Data provided Start Marker
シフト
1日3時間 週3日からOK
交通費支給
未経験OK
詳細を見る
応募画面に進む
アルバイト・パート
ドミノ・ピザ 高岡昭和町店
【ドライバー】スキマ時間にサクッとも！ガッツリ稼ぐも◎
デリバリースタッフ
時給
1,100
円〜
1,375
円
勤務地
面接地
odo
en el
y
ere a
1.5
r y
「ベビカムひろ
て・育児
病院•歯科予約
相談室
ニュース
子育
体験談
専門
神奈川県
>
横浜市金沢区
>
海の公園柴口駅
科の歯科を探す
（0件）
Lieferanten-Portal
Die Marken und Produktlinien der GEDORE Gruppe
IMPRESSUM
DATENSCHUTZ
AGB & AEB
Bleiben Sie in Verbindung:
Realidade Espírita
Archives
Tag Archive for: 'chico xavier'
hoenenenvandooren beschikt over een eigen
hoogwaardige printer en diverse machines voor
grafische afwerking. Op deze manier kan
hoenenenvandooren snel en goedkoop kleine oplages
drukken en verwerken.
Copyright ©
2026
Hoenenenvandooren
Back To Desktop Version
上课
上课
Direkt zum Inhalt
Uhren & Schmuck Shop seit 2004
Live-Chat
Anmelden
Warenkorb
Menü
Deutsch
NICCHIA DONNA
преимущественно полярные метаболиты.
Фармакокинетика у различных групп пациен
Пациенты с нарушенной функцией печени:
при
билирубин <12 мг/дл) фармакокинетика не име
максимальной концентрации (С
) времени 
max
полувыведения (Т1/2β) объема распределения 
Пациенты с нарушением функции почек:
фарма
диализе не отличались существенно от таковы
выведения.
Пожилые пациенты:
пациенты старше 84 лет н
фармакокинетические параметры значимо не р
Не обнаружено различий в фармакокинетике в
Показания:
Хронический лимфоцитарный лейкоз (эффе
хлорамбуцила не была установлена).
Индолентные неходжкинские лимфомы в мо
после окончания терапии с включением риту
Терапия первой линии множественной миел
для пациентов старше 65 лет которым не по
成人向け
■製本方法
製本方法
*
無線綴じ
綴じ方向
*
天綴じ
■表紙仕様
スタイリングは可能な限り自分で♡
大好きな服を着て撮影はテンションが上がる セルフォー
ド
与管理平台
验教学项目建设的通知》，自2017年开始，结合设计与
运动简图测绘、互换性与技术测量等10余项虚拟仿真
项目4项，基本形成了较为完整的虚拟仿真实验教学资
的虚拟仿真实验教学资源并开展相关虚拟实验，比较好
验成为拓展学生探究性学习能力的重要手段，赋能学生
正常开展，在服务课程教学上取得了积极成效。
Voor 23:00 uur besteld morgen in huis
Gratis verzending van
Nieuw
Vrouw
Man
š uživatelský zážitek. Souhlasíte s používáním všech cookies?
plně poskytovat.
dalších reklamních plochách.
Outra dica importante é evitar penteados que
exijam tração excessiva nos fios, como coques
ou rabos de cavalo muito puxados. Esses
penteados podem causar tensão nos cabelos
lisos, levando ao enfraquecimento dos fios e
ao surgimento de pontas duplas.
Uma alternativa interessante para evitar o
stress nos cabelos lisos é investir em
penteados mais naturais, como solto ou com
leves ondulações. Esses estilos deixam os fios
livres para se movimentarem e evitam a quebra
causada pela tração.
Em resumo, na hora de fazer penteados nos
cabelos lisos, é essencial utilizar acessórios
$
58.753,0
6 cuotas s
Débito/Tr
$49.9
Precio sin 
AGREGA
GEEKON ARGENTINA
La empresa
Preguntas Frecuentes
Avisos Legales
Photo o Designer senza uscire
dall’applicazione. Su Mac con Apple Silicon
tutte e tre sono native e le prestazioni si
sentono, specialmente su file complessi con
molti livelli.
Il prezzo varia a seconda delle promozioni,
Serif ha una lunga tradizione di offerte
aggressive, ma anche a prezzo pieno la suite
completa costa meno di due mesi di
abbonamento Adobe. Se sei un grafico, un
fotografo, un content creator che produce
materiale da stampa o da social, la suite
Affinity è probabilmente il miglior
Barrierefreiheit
Data provided End Marker
■ Problem to solve
Every single entry is to be retyped exactly.

■ Reply to the task
シフト
1日3時間 週3日からOK
交通費支給
未経験OK
詳細を見る
応募画面に進む
アルバイト・パート
ドミノ・ピザ 高岡昭和町店
【ドライバー】スキマ時間にサクッとも！ガッツリ稼ぐも◎
デリバリースタッフ
時給
1,100
円〜
1,375
円
勤務地
面接地
odo
en el
y
ere a
1.5
r y
「ベビカムひろ
て・育児
病院•歯科予約
相談室
ニュース
子育
体験談
専門
神奈川県
>
横浜市金沢区
>
海の公園柴口駅
科の歯科を探す
（0件）
Lieferanten-Portal
Die Marken und Produktlinien der GEDORE Gruppe
IMPRESSUM
DATENSCHUTZ
AGB & AEB
Bleiben Sie in Verbindung:
Realidade Espírita
Archives
Tag Archive for: 'chico xavier'
hoenenenvandooren beschikt over een eigen
hoogwaardige printer en diverse machines voor
grafische afwerking. Op deze manier kan
hoenenenvandooren snel en goedkoop kleine oplages
drukken en verwerken.
Copyright ©
2026
Hoenenenvandooren
Back To Desktop Version
上课
上课
Direkt zum Inhalt
Uhren & Schmuck Shop seit 2004
Live-Chat
Anmelden
Warenkorb
Menü
Deutsch
NICCHIA DONNA
преимущественно полярные метаболиты.
Фармакокинетика у различных групп пациен
Пациенты с нарушенной функцией печени:
при
билирубин <12 мг/дл) фармакокинетика не име
максимальной концентрации (С
) времени 
max
полувыведения (Т1/2β) объема распределения 
Пациенты с нарушением функции почек:
фарма
диализе не отличались существенно от таковы
выведения.
Пожилые пациенты:
пациенты старше 84 лет н
фармакокинетические параметры значимо не р
Не обнаружено различий в фармакокинетике в
Показания:
Хронический лимфоцитарный лейкоз (эффе
хлорамбуцила не была установлена).
Индолентные неходжкинские лимфомы в мо
после окончания терапии с включением риту
Терапия первой линии множественной миел
для пациентов старше 65 лет которым не по
成人向け
■製本方法
製本方法
*
無線綴じ
綴じ方向
*
天綴じ
■表紙仕様
スタイリングは可能な限り自分で♡
大好きな服を着て撮影はテンションが上がる セルフォー
ド
与管理平台
验教学项目建设的通知》，自2017年开始，结合设计与
运动简图测绘、互换性与技术测量等10余项虚拟仿真
项目4项，基本形成了较为完整的虚拟仿真实验教学资
的虚拟仿真实验教学资源并开展相关虚拟实验，比较好
验成为拓展学生探究性学习能力的重要手段，赋能学生
正常开展，在服务课程教学上取得了积极成效。
Voor 23:00 uur besteld morgen in huis
Gratis verzending van
Nieuw
Vrouw
Man
š uživatelský zážitek. Souhlasíte s používáním všech cookies?
plně poskytovat.
dalších reklamních plochách.
Outra dica importante é evitar penteados que
exijam tração excessiva nos fios, como coques
ou rabos de cavalo muito puxados. Esses
penteados podem causar tensão nos cabelos
lisos, levando ao enfraquecimento dos fios e
ao surgimento de pontas duplas.
Uma alternativa interessante para evitar o
stress nos cabelos lisos é investir em
penteados mais naturais, como solto ou com
leves ondulações. Esses estilos deixam os fios
livres para se movimentarem e evitam a quebra
causada pela tração.
Em resumo, na hora de fazer penteados nos
cabelos lisos, é essencial utilizar acessórios
$
58.753,0
6 cuotas s
Débito/Tr
$49.9
Precio sin 
AGREGA
GEEKON ARGENTINA
La empresa
Preguntas Frecuentes
Avisos Legales
Photo o Designer senza uscire
dall’applicazione. Su Mac con Apple Silicon
tutte e tre sono native e le prestazioni si
sentono, specialmente su file complessi con
molti livelli.
Il prezzo varia a seconda delle promozioni,
Serif ha una lunga tradizione di offerte
aggressive, ma anche a prezzo pieno la suite
completa costa meno di due mesi di
abbonamento Adobe. Se sei un grafico, un
fotografo, un content creator che produce
materiale da stampa o da social, la suite
Affinity è probabilmente il miglior
Barrierefreiheit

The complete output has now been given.